DATA EXCERPT:
------------------------------------------------------------------------

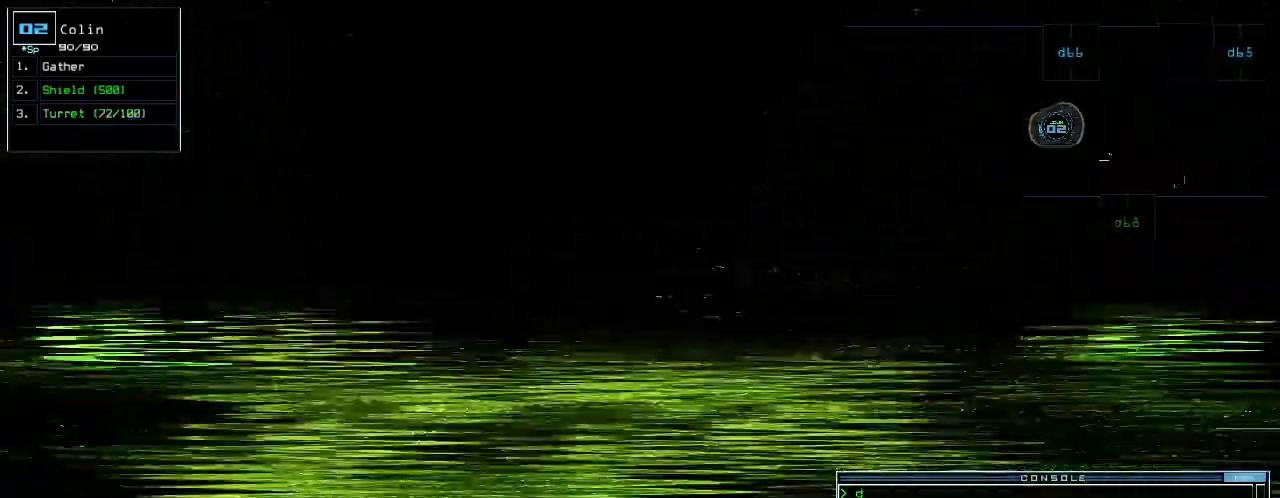
{"keys": []}
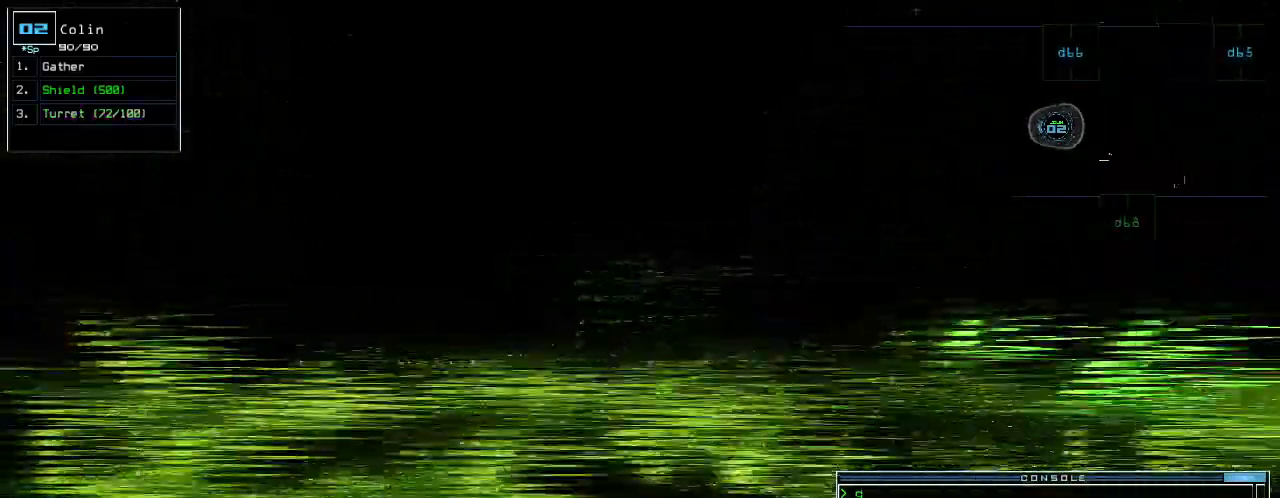
{"keys": []}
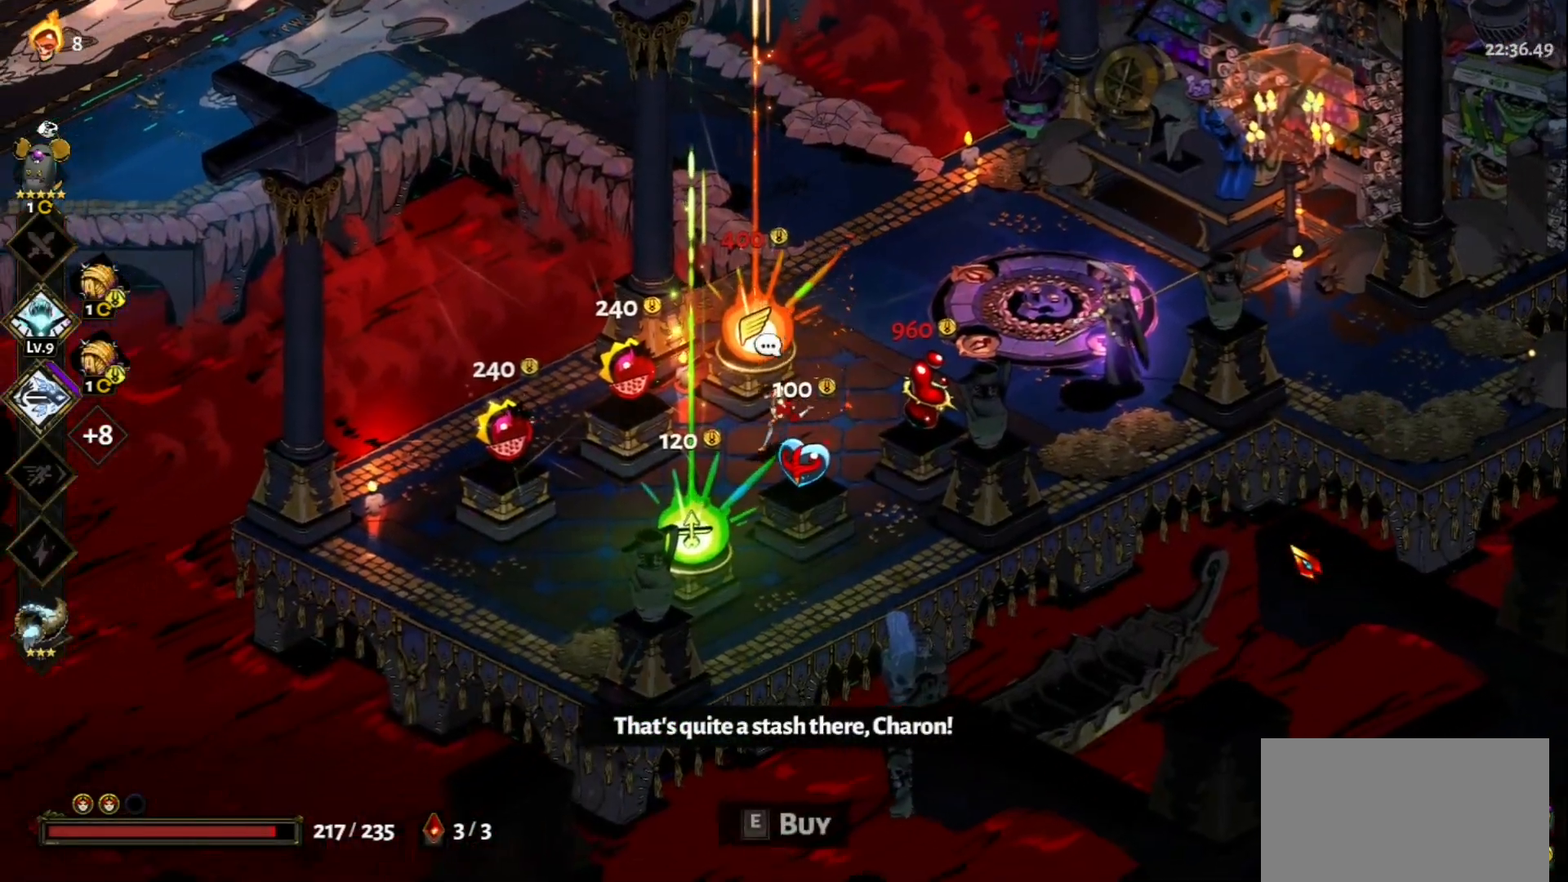
Gameplay with keyboard and mouse; each line is a JSON object with the keys and mouse buttons held at the frame after it. "events" lists presses ("down") and releases ("up") of "a", "d", "e", "f", "q", "s", "space", "w", "mouse_left" and "mouse_right" between this image and that frame as [ms after this image, input, new state], when the widget could be followed in between. "mouse_left", "mouse_right" = the "left", "right" buttons of the "mouse" list. No other keys are recorded. Not read: mouse_move.
{"keys": ["d"], "mouse": [], "events": [[183, "s", "up"], [283, "a", "up"], [417, "d", "down"]]}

------------------------------------------------------------------------

YOUR GOAL:
Copy each line above exactly. Images do not belong in the copy.

REPLY TO THE TASK:
{"keys": []}
{"keys": []}
Gameplay with keyboard and mouse; each line is a JSON object with the keys and mouse buttons held at the frame after it. "events" lists presses ("down") and releases ("up") of "a", "d", "e", "f", "q", "s", "space", "w", "mouse_left" and "mouse_right" between this image and that frame as [ms after this image, input, new state], when the widget could be followed in between. "mouse_left", "mouse_right" = the "left", "right" buttons of the "mouse" list. No other keys are recorded. Not read: mouse_move.
{"keys": ["d"], "mouse": [], "events": [[183, "s", "up"], [283, "a", "up"], [417, "d", "down"]]}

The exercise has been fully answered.